It’s that time of year again. As Americans prepare for the holiday season, they are also preparing to choose their health insurance plans. The open enrollment period begins Tuesday, November 1, 2016 and ends Tuesday, January 31, 2017. The Affordable Care Act requires every American to have health insurance, whether it's through your employer, Medicare, Medicaid, or by purchasing your own individual plan. It’s important you choose the plan that’s right for you – for your health and your wallet.
Take Command Health, a company that empowers individuals and small businesses to become savvy health insurance consumers, points out that studies show consumers choose the wrong plan up to 88% of the time based on their known needs, costing them more than $500 a year in unnecessary health expenses. These costs are magnified for businesses who choose a one-size-fits all plan for their employees or who choose to send employees to exchanges, where plan choices can be overwhelming. If you add it up, Americans waste about $75 billion a year because of poor plan choice.
Because healthcare is so confusing, complicated, and complex, Americans are wasting money on things they don't need. It's an all-too-common scenario.

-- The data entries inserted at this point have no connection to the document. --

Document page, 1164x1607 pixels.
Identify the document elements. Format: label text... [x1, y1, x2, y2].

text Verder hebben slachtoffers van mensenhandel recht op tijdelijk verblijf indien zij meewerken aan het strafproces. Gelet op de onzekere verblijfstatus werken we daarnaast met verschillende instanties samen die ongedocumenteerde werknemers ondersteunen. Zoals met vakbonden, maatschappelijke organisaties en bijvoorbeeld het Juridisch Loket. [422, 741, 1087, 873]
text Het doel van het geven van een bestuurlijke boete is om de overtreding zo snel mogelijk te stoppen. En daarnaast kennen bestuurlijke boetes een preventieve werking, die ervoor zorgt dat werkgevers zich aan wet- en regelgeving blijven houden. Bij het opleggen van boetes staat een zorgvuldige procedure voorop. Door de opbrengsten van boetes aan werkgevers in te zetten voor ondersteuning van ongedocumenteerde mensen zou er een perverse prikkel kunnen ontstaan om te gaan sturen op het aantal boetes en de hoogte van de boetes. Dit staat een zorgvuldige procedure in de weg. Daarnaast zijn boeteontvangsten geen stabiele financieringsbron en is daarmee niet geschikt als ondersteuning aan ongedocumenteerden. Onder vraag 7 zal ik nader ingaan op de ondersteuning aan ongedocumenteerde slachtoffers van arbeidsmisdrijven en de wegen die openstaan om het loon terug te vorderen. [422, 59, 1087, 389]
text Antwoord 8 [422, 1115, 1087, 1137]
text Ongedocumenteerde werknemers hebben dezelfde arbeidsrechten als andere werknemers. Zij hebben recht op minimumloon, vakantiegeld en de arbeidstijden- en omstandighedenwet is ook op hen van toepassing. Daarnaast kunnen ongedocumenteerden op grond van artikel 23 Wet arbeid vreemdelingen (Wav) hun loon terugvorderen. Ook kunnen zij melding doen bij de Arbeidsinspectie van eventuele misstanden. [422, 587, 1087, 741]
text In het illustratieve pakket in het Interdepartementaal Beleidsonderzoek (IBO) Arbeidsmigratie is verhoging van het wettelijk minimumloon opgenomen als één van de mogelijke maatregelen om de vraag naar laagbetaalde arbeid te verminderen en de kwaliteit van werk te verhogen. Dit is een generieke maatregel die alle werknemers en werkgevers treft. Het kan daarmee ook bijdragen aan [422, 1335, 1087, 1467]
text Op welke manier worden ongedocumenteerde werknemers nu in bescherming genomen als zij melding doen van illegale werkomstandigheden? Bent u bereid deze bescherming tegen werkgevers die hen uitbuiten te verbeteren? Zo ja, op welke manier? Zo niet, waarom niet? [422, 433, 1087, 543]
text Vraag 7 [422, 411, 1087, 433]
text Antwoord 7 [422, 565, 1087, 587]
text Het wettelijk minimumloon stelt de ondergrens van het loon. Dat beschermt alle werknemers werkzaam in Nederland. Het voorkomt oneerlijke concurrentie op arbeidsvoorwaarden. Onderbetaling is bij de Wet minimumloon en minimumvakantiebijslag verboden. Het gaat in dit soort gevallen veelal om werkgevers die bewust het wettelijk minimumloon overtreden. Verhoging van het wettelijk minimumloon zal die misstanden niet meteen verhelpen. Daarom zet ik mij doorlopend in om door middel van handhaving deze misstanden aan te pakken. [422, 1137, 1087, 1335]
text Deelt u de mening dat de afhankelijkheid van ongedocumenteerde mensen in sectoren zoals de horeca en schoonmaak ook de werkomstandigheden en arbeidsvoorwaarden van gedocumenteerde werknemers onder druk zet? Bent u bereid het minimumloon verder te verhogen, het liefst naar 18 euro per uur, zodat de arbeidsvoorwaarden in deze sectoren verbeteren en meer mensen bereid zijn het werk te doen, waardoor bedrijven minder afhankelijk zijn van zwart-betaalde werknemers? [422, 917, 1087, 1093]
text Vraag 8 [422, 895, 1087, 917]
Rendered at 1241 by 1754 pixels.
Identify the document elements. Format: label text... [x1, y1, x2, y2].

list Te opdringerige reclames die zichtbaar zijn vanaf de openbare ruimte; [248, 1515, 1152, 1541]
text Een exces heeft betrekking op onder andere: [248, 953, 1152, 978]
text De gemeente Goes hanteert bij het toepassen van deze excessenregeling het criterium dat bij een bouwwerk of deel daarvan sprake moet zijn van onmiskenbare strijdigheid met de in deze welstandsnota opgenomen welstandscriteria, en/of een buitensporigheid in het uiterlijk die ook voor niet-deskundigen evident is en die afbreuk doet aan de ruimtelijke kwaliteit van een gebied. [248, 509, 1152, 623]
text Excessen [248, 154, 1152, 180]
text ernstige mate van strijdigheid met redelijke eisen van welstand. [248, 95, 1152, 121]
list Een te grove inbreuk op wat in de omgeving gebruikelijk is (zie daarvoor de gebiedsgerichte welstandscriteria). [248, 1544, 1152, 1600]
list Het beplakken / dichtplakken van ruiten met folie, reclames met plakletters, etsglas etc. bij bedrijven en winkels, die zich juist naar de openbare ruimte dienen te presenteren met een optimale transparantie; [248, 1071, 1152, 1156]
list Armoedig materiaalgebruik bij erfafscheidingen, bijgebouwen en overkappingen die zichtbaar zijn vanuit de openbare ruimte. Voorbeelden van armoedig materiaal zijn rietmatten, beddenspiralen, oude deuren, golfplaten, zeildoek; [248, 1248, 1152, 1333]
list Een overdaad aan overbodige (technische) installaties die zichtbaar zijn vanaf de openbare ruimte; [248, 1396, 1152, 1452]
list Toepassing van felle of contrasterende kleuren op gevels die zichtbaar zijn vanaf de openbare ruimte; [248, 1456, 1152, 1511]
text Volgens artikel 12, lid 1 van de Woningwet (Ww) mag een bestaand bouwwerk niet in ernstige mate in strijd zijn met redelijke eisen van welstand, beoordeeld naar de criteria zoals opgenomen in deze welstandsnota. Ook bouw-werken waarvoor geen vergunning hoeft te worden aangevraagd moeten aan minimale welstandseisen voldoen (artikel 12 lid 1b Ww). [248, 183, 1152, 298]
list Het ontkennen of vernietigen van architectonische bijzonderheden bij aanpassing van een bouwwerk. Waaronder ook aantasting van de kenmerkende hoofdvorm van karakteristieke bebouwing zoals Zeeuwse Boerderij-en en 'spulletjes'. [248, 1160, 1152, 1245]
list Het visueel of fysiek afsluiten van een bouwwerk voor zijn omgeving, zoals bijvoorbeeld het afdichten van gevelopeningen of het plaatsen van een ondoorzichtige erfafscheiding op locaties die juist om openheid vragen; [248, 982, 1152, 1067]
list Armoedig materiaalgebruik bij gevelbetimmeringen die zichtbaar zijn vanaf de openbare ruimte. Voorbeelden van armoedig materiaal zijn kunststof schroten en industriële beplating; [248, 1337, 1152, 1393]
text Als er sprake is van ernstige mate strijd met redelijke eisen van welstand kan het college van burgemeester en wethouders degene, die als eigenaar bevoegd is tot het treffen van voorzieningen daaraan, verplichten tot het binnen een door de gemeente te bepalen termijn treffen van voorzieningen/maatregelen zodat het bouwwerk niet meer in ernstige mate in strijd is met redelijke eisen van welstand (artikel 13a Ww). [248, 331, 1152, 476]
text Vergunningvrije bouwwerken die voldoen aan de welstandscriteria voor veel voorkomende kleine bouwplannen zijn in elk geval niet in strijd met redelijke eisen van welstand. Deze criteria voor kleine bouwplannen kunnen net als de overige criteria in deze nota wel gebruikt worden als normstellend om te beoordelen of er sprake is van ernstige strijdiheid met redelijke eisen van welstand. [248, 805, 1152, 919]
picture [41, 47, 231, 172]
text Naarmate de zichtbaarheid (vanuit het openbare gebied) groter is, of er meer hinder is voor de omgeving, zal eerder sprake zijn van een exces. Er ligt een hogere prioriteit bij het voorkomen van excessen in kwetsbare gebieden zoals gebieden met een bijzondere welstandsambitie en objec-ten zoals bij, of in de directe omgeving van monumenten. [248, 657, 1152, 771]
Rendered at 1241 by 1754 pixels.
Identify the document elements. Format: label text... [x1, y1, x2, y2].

That’s where RefillWise comes into play. With RefillWise for prescriptions, you may be able to sign up for a less expensive plan to cover other basic healthcare expenses.
Here's how it works. There are four basic health insurance plans: bronze, silver, gold, and platinum. Each covers the same essential health benefits and each will be within a few hundred dollars of each other. The Affordable Care Act requires each tier to cover a certain percentage of your health care costs.
Bronze plans cover about 60 percent (so you will pay about 40 percent of costs). Bronze plans have lower monthly payments, but higher out-of-pocket costs such as copays and deductibles.
Silver plans cover about 70 percent (you will pay about 30 percent of costs), unless you're eligible for cost sharing reduction. With the silver plan, monthly payments cost less than a gold plan, but more than bronze. Your out-of-pocket costs will be less than a bronze plan, but more than a gold plan.
Gold plans cover about 80 percent (you will pay about 20 percent of costs). With gold plans you have higher monthly payments, but lower out-of-pocket costs.
Platinum plans cover about 90 percent (so you pay 10). With platinum plans, you have the highest monthly payments and lowest out-of-pocket costs.
As Take Command points out, what really drives costs, and therefore your plan choice, are the things you know about: things like prescriptions, doctors visits, therapy, medical equipment, etc. So, instead of signing up for a silver plan that could increase your monthly payments, you might choose to sign up for a bronze plan with low monthly payments. Then, your out-of-pocket costs may not be as high as what you'd otherwise pay because rather than filing on your insurance, you would use your RefillWise card to pick up some of your prescriptions. If you rarely need prescriptions or need coverage for just one medicine, it could save you money to buy a bronze plan, then supplement it with your RefillWise card.